On higher education, he says that the “government-backed loans increased the financial burden on students, and it also corrupted higher education. They freed universities from the discipline of private markets and led them to admit students who had no business in university. If the ill-educated students couldn’t get jobs after graduation, too bad for them” (p. 189). Well said, indeed!
Again, Buckley explains with exemplary clarity a key principle of political economy:
Mancur Olson described minoritarian misbehavior as a collective action problem in The Rise and Decline of Nations. We’d all be better off if we could band together and prevent interest groups from wastefully directing public spending their way. But when the benefits of combining together are dispersed across all American citizens, it’s easy to free ride and do nothing. The interest group doesn’t have the same problem because its numbers are far fewer. A classic example is government protection of the sugar industry, where tariff barriers raise sugar prices 64 to 92 percent above the world average. (p. 132)
I venture to suggest that this provides excellent reason not to trust the federal government to administer the welfare state measures Buckley favors to aid the poor, but rather to reduce the size and scope of the government to the greatest extent possible.
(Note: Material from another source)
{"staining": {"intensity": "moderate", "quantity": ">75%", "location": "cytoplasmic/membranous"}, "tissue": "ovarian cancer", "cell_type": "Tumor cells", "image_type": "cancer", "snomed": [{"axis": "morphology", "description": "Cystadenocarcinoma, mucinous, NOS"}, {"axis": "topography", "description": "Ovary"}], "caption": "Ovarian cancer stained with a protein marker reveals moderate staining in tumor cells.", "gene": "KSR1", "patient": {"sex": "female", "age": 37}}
One can only applaud when Buckley calls for a radical reduction of government regulations. “Could the commission cut back regulations by 70 percent as Trump proposed? Yes, and more so, if it corrects the biases of the deep state’s rulemaking and abandons the regulator’s conceit that every little error deserves to be corrected by a rule” (p. 199).
Perhaps the best point in the book is Buckley’s mordant comment on the contemporary Left:
What especially annoyed Republicans was how Democrats tried to pass themselves off as the party of law and order. They told us there was nothing to see when cities burned and stores were looted, and when Antifa injured 140 federal officers in Portland, the blamed the cops…. For Democrats, the police were the villains and the thugs were social justice heroes, which explains the degradation and crime we’re now seeing in Democrat-run cities, the homeless encampments and the looting, dangerous driving, and carjackings. (p. 23)
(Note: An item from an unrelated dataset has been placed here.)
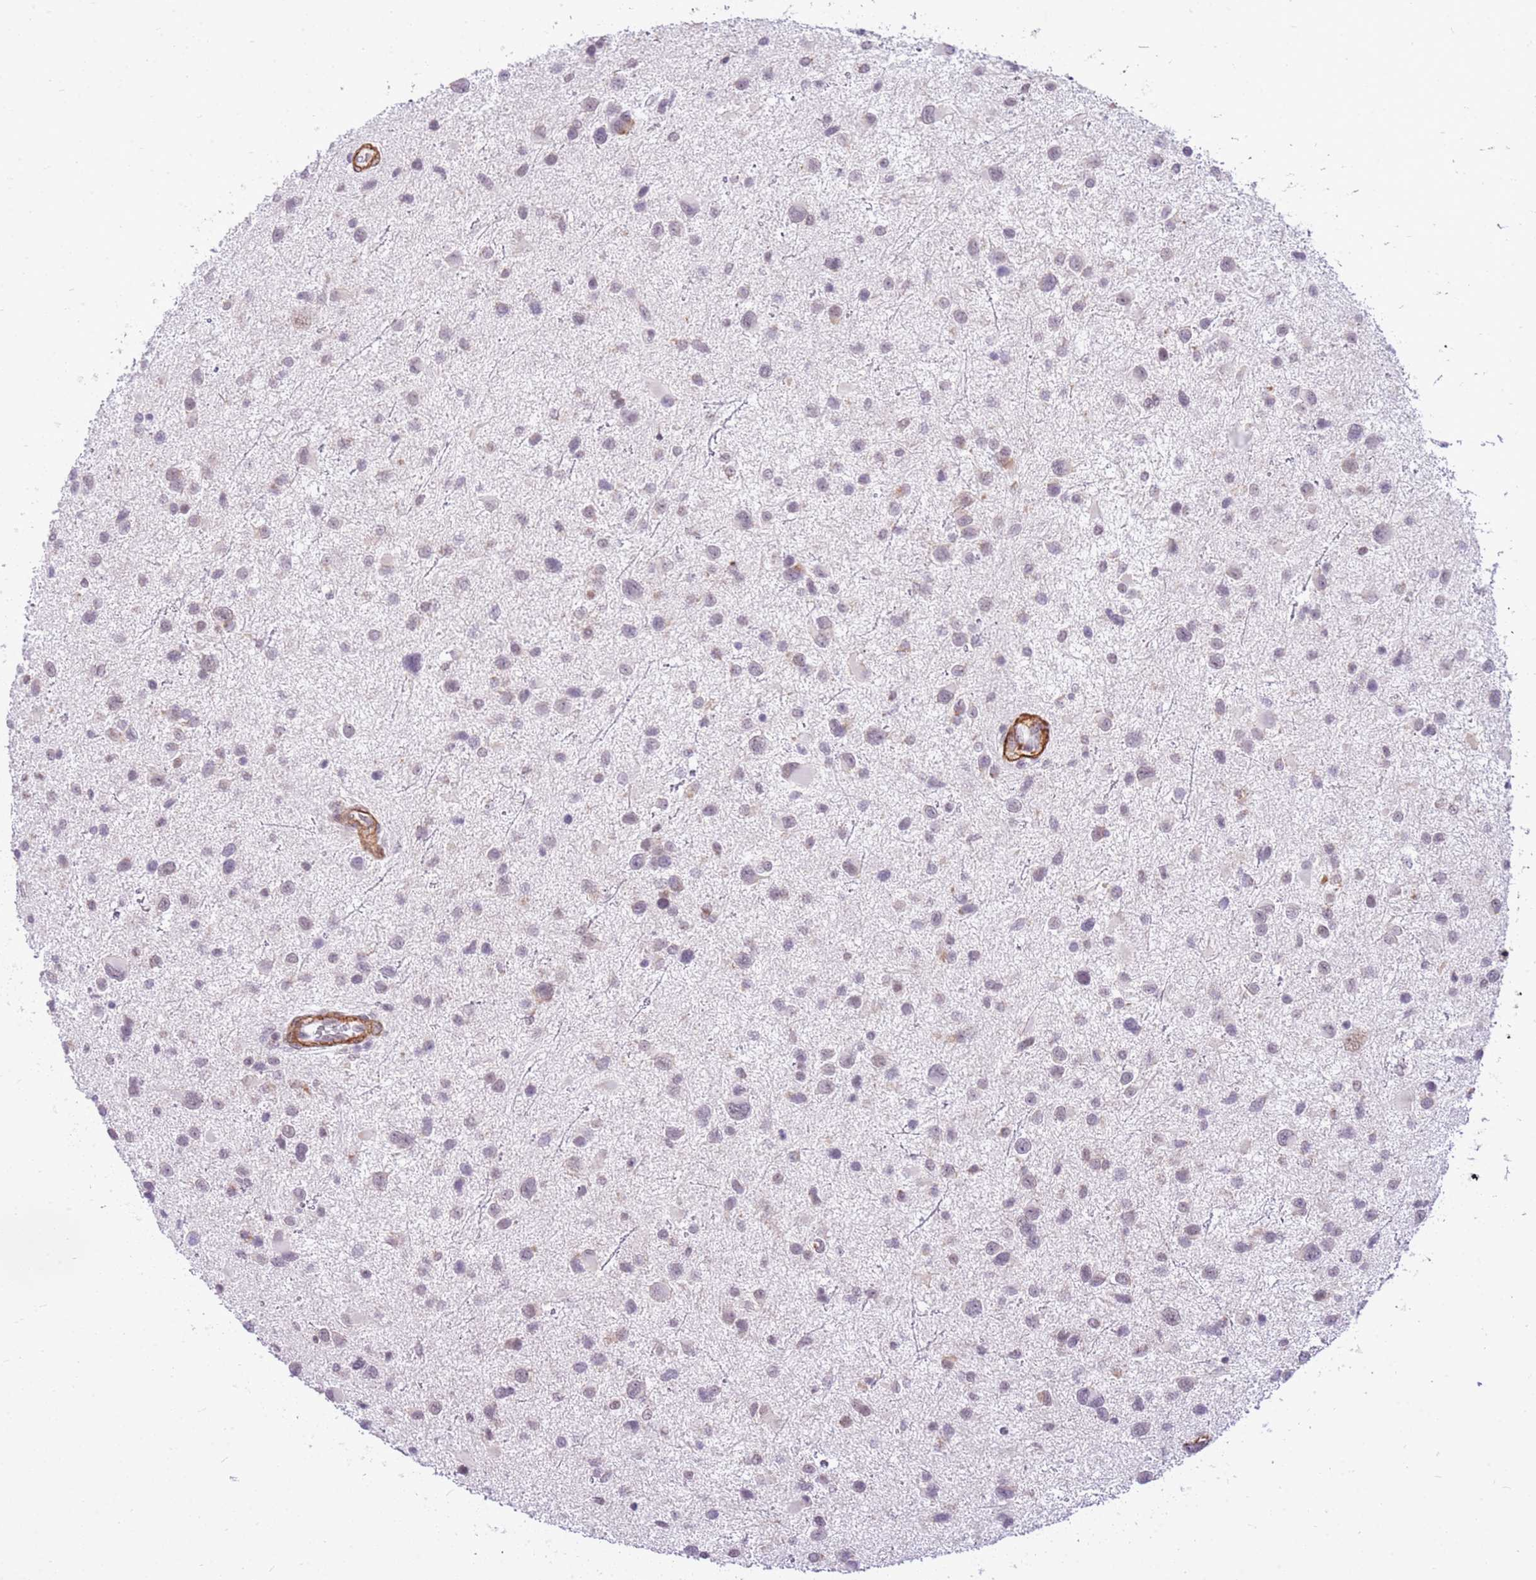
{"staining": {"intensity": "negative", "quantity": "none", "location": "none"}, "tissue": "glioma", "cell_type": "Tumor cells", "image_type": "cancer", "snomed": [{"axis": "morphology", "description": "Glioma, malignant, Low grade"}, {"axis": "topography", "description": "Brain"}], "caption": "High power microscopy micrograph of an IHC image of malignant glioma (low-grade), revealing no significant positivity in tumor cells. (DAB IHC with hematoxylin counter stain).", "gene": "SMIM4", "patient": {"sex": "female", "age": 32}}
The fundamental difference between Buckley’s position and that of consistent supporters of the free market emerges most clearly in this passage:
I’ll concede, the progressive conservative tells the libertarian, that you have some great thinkers on your side. However, they don’t supply me with the kind of answers I’m looking for. If I want to know what percentage of the federal budget to spend on welfare, the Robert Nozick of Anarchy, State, and Utopia will say zero. If I asked Ludwig von Mises what kind of tariffs to erect, he’d say get rid of all of them. If I asked Milton Friedman what to do about infrastructure, he’d say “privatize, privatize, privatize.” They’re wonderful savants, but I have a different set of teachers and a Republican Party of Lincoln, Teddy Roosevelt, and Eisenhower, not of philosophes. (pp. 173–74)
Though I would choose differently from Buckley, I would agree with him entirely that Eisenhower was no philosophe.